▸ Task requirements:
(a) In the forum thread about the thermostat, which two brands does RockAuto list thermostat models for?
(b) Translate this sentence from the thermostat thread into French: "One of the two brands is probably available at a local supplier to you."
(c) Echo everything in the thermostat thread from "No clue, but" down to "branded in stock.", reproducing each character as it appears.

▸ Excerpted text:
# Who makes oem thermostat?



## Desert dweller (Oct 7, 2017)

This weekend I'm putting on new radiator and heat hoses. Previous owner left old on when he replaced radiator. When I'm doing that job I think it's safe to replace thermostat too. Since there's no local Nissan dealer and shipping will take too long, I need to buy thermost at locally to do job on time. Anyone know which manufacturer made the thermostat for a 1996 sentra gle1.6?


----------



## quadraria10 (Jul 6, 2010)

No clue, but looking at RockAuto both Gates and ACDelco have thermostat models for your car. One of the two brands is probably available at a local supplier to you.


----------



## Desert dweller (Oct 7, 2017)

Napartment has 2 Napa branded ones and an atrom in stock. And adanced auto has stant and a car quest branded in stock.


----------



## Desert dweller (Oct 7, 2017)

I ask since my experience is with ford's mostly, they like stant or Robert shaw brands. Tend to not function long otherwise.


----------



## quadraria10 (Jul 6, 2010)

▸ Rows:
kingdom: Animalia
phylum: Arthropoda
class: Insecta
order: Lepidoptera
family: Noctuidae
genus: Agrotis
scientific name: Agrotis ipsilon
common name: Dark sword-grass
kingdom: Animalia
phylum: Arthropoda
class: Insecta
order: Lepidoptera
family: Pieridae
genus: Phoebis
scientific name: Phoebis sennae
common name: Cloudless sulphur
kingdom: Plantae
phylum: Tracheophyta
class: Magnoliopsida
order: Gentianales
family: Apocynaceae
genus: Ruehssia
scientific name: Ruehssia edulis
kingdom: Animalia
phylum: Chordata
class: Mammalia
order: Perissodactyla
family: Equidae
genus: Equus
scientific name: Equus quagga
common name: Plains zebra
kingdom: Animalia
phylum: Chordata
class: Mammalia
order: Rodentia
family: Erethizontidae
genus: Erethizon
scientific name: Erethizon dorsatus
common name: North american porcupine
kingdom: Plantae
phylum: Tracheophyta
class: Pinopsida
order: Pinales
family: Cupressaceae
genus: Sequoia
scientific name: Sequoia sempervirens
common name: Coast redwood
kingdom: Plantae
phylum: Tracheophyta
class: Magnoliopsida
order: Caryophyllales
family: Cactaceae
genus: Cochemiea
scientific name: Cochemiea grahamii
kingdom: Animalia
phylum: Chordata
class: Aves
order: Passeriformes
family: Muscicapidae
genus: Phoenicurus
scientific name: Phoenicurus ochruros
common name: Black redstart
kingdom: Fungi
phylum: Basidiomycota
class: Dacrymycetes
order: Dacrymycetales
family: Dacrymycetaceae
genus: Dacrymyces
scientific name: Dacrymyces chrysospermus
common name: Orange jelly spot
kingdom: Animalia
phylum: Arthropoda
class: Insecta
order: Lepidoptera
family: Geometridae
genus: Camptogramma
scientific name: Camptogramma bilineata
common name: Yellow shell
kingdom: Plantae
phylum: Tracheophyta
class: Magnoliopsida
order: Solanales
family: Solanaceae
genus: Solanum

▸ Solutions per task:
(a) Gates and ACDelco.

(b) L'une des deux marques est probablement disponible chez un fournisseur près de chez vous.

(c)
No clue, but looking at RockAuto both Gates and ACDelco have thermostat models for your car. One of the two brands is probably available at a local supplier to you.


----------



## Desert dweller (Oct 7, 2017)

Napartment has 2 Napa branded ones and an atrom in stock. And adanced auto has stant and a car quest branded in stock.